WEEK 7: INTRODUCTION TO HEALTH AND RESOURCES Flashcards
What is cost?
Costs: the value of the resources used to produce something.
What is costing?
Costing: identification, measurement and valuing of resources consumed by an intervention.
What is cost analysis?
Cost analysis is the systematic collection, categorization, and analysis of the costs of program or disease.
Outline different types of costs.
1.Medical costs
*Clinical services, hospitalization, and medications
2.Non‐medical costs
*Transportation or child care expenses incurred because of an illness or disability.
3.Indirect costs, include time lost from work
4.Intangible costs such as pain and suffering.
Outline the types of perspectives.
1.Societal perspective meaning all of society as a whole regardless who pays the costs.
2.An insurer/payer perspective
3.Perspective of an employer
4.Patient or client
What is opportunity cost?
It is the satisfaction or benefit forgone in not being able to obtain some other good - which is also desirable and therefore also provides satisfaction.
The benefit foregone in the best alternative use of the resources.
What is resource allocation?
Resource allocation is the distribution of resources – usually financial - among competing groups of people or programs.

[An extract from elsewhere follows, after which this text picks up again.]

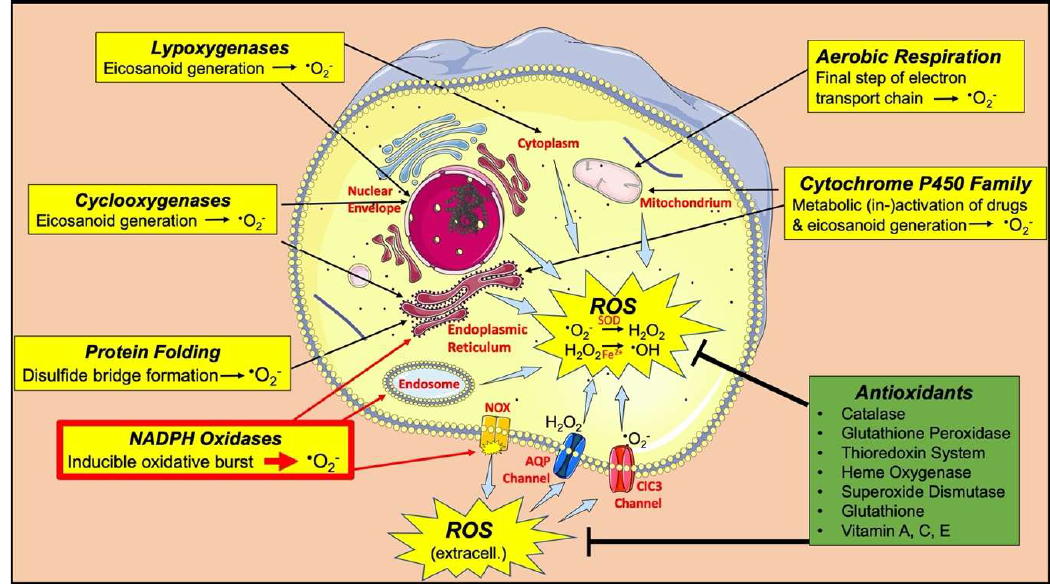
Figure 1. Major sources of reactive oxygen species (ROS) and antioxidant defense mechanisms. NADPH oxidases (NOX; highlighted in red) appear to be the most important source of ROS involved in processes related to the formation and resolution of venous thrombi.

Outline 3 levels of resource allocation in Healthcare.
Level 1:
Allocating resources to healthcare versus other social needs.
Level 2:
Allocating resources within the healthcare sector.
Level 3:
Allocating resources among individual patients.
Why is resource allocation needed?
Because of increasing demand for healthcare services and rising costs to provide those services, countries must choose how to allocate healthcare resources.
Why rising medical costs?
*The aging population is growing.
*More people are living with chronic diseases and disabilities, including AIDS.
What is rationing?
Rationing refers to the conscious decision to exclude certain people from a service or treatment that they need.
conclusion
A societal perspective recognizes that public health seeks to improve the health and well‐being of the whole population.
Since resources are scarce relative to needs, the use of resources in one way prevents their use in other ways.
Because of increasing demand for healthcare services and rising costs to provide those services, countries must choose how to allocate healthcare resources.